:: Passage provided ::
[Oe List ...] Fwd: [dmin-list] That's why they called it suffrage

LAURELCG at aol.com LAURELCG at aol.com
Sun Jul 18 18:19:14 CDT 2004


Forwarded by J. McGuire.  Sorry, I didn't receive a source.



Remember how women got the vote...


The women were innocent and defenseless. And by the end of the night, 

they were barely alive.


Forty-prison guards wielding clubs and their warden's blessing went 

on a rampage against the 33 helpless women wrongly convicted 

of "obstructing sidewalk traffic." They beat Lucy Burn, chained her 

hands to the cell bars above her head and left her hanging for the 

night, bleeding and gasping for air. They hurled Dora Lewis into a 

dark cell, smashed her head against an iron bed and knocked her out 

cold. Her cellmate, Alice Cosu, thought Lewis was dead and suffered a 

heart attack.


Additional affidavits describe the guards grabbing, dragging, 

beating, choking, slamming, pinching, twisting and kicking the women.

:: What to do ::
- a) According to the forwarded account of how women got the vote, what were the 33 women wrongly convicted of?
- b) From the forwarded account of how women got the vote, print the section starting with "dark cell, smashed" and going on through "heart attack.".
- c) Carry on the forwarded account of the 33 imprisoned women from the point where it stops.

:: Question-format data ::
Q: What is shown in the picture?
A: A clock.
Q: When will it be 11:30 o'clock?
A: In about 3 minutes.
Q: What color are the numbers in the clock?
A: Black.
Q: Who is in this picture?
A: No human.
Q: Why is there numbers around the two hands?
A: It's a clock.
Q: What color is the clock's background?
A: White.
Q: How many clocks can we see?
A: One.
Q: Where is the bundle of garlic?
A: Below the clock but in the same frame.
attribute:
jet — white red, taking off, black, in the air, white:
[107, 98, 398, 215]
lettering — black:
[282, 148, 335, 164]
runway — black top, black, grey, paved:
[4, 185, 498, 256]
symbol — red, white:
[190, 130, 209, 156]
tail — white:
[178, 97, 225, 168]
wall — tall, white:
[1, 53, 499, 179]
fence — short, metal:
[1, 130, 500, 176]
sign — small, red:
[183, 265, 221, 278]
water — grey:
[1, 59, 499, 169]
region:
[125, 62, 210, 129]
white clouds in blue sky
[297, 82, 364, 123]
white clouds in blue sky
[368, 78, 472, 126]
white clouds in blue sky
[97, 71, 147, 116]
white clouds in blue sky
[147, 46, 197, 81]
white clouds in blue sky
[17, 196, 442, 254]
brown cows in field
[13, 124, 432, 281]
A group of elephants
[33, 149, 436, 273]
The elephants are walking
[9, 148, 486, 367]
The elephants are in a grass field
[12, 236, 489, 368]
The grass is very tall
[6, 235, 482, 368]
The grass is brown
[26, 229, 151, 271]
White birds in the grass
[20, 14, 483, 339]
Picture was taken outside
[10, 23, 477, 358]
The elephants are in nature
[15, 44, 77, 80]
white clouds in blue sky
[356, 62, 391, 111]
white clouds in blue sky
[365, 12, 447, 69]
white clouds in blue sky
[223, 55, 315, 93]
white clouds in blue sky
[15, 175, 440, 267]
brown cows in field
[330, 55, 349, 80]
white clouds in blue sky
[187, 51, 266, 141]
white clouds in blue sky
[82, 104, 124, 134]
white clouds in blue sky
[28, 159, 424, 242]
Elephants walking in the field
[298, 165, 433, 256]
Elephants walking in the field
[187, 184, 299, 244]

:: Task results ::
- a) They were convicted of "obstructing sidewalk traffic."

- b)
dark cell, smashed her head against an iron bed and knocked her out 

cold. Her cellmate, Alice Cosu, thought Lewis was dead and suffered a 

heart attack.

- c)
Thus unfolded the "Night of Terror" on Nov. 15, 1917, when the warden 

at the Occoquan Workhouse in Virginia ordered his guards to teach a 

lesson to the suffragists imprisoned there because they dared to 

picket Woodrow Wilson's White House for the right to vote. For weeks, 

the women's only water came from an open pail. Their food--all of it 

colorless slops--was infested with worms. When one of the leaders, 

Alice Paul, embarked on a hunger strike, they tied her to a chair, 

forced a tube down her throat and poured liquid into her until she 

vomited. She was tortured like this for weeks until word was smuggled 

out to the press.


So, refresh my memory. Some women won't vote this year because--why, 

exactly? We have carpool duties? We have to get to work? Our vote 

doesn't matter? It's raining? Last week, I went to a sparsely 

attended screening of HBO's new movie "Iron Jawed Angels." It is a 

graphic depiction of the battle these women waged so that I could 

pull the curtain at the polling booth and have my say. I am ashamed 

to say I needed the reminder. There was a time when I knew these 

women well. I met them in college--not in my required American 

history courses, which barely mentioned them, but in women's history 

class. That's where I found the irrepressibly brave Alice Paul. Her

large, brooding eyes seemed fixed on my own as she stared out from 

the page.  "Remember!" she silently beckoned.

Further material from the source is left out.